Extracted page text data

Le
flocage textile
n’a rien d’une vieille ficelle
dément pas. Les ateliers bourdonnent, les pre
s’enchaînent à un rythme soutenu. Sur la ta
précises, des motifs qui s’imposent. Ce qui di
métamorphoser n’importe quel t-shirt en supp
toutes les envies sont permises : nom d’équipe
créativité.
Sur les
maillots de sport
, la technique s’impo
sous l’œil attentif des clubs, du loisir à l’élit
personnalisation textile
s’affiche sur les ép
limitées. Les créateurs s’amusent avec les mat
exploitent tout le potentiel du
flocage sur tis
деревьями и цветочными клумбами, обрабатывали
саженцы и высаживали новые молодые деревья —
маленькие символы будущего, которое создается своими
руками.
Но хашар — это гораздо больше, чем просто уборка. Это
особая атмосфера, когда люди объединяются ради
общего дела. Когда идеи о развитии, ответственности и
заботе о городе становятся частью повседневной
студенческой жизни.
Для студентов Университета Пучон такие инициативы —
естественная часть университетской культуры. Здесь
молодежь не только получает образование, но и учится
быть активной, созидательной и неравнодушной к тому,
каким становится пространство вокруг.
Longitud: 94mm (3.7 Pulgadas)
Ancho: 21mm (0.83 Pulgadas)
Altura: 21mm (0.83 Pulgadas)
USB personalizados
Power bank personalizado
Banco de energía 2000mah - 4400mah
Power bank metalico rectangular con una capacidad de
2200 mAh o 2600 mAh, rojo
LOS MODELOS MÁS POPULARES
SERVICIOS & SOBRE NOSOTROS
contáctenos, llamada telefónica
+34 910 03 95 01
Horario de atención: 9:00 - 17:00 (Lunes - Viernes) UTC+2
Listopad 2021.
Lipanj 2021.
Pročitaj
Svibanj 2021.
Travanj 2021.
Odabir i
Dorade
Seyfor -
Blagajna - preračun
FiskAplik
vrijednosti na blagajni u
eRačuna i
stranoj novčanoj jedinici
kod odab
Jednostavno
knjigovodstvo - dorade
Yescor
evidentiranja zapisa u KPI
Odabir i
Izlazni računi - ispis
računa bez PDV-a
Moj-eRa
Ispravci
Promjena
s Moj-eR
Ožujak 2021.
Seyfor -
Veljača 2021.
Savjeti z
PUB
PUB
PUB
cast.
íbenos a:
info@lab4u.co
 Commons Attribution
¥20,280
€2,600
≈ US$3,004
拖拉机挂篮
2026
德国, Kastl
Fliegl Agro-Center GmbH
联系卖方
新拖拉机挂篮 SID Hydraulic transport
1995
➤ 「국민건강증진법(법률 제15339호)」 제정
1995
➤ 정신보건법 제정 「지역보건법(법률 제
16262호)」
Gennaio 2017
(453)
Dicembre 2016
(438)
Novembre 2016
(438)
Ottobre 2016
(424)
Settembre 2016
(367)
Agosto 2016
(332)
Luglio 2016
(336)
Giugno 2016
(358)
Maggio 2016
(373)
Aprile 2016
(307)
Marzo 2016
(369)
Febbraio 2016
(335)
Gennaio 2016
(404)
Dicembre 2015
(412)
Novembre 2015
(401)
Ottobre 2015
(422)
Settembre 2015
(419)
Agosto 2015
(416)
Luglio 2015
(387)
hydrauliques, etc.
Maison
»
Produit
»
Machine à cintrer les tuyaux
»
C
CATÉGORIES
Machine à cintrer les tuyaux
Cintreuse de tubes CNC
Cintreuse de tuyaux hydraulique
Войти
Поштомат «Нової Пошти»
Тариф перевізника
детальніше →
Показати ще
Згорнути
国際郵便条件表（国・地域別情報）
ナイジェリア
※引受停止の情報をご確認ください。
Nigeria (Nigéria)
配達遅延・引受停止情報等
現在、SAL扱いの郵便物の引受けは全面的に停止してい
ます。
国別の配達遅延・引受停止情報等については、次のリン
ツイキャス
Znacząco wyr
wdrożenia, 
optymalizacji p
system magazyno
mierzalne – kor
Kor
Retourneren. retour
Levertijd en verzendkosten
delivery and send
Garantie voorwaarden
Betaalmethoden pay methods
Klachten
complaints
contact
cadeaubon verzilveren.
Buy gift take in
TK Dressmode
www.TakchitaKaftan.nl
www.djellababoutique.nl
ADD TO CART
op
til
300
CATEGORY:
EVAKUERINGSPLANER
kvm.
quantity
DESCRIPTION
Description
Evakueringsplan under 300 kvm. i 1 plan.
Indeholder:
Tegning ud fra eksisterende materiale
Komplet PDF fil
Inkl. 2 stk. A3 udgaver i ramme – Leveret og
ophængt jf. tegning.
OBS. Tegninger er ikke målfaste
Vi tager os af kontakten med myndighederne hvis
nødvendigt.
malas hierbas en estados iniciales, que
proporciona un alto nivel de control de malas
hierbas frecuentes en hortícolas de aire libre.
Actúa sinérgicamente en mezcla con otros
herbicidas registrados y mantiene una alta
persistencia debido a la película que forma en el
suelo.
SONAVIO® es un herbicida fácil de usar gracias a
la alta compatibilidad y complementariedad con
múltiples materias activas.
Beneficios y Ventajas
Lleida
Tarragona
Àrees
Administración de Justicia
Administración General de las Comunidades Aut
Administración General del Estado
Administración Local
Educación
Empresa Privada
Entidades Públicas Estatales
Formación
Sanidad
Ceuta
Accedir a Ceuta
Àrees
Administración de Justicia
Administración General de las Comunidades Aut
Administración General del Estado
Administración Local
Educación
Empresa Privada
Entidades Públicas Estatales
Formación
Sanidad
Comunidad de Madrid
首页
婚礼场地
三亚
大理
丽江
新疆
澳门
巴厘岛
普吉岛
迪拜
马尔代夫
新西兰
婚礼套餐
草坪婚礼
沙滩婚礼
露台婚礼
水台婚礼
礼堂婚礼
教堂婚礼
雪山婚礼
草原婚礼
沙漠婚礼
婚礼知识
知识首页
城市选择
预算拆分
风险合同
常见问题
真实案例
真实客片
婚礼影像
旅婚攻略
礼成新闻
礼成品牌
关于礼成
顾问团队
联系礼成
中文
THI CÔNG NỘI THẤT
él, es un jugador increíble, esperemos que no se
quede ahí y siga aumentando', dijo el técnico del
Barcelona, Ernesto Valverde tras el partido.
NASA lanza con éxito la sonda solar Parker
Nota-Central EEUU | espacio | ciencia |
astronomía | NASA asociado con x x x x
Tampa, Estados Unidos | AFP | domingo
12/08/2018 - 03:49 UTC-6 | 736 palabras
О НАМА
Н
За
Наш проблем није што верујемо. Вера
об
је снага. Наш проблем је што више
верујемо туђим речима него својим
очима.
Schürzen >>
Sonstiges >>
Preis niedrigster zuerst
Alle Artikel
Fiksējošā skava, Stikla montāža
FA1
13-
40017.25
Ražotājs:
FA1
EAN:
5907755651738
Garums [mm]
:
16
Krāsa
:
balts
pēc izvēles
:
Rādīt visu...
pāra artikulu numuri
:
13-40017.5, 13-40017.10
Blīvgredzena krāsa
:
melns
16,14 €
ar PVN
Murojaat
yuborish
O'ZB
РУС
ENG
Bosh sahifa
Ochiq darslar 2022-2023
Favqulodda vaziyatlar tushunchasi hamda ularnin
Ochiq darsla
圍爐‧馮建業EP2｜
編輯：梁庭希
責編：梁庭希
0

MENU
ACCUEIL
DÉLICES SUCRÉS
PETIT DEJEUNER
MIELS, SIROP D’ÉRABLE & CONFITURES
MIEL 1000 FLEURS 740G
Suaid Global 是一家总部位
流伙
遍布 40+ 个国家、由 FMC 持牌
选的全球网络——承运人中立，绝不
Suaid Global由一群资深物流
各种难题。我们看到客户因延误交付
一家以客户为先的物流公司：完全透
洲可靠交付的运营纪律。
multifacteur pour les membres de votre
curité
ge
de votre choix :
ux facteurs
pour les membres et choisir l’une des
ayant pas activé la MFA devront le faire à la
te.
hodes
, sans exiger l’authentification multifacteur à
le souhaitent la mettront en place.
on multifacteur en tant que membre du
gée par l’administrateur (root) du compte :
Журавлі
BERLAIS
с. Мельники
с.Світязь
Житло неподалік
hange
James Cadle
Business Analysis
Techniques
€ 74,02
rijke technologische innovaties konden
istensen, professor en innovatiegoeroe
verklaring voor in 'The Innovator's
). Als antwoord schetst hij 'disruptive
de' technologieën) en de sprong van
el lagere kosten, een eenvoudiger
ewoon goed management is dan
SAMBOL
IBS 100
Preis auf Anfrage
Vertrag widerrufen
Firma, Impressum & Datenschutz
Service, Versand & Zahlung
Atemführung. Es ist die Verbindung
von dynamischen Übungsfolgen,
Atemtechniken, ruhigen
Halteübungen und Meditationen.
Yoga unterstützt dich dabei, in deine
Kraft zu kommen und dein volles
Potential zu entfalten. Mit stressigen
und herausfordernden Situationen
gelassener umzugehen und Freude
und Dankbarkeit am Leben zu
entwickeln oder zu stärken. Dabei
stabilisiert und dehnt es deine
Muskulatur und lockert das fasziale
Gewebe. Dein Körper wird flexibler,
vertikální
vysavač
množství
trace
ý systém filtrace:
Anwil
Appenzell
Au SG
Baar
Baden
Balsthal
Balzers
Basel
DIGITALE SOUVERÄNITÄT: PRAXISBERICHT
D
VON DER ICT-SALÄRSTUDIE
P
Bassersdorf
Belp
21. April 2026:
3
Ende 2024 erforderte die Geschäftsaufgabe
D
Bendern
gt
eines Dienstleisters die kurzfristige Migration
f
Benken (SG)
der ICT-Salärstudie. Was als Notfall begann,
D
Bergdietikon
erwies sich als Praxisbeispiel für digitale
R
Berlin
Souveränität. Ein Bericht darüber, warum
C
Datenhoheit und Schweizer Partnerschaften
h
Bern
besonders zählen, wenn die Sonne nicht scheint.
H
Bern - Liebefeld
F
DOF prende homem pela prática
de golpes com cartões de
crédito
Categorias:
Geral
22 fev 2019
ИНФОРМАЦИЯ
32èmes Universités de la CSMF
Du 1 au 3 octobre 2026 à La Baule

Activity
If a line above holds the word "textile", copy it.

Answer area
flocage textile
personnalisation textile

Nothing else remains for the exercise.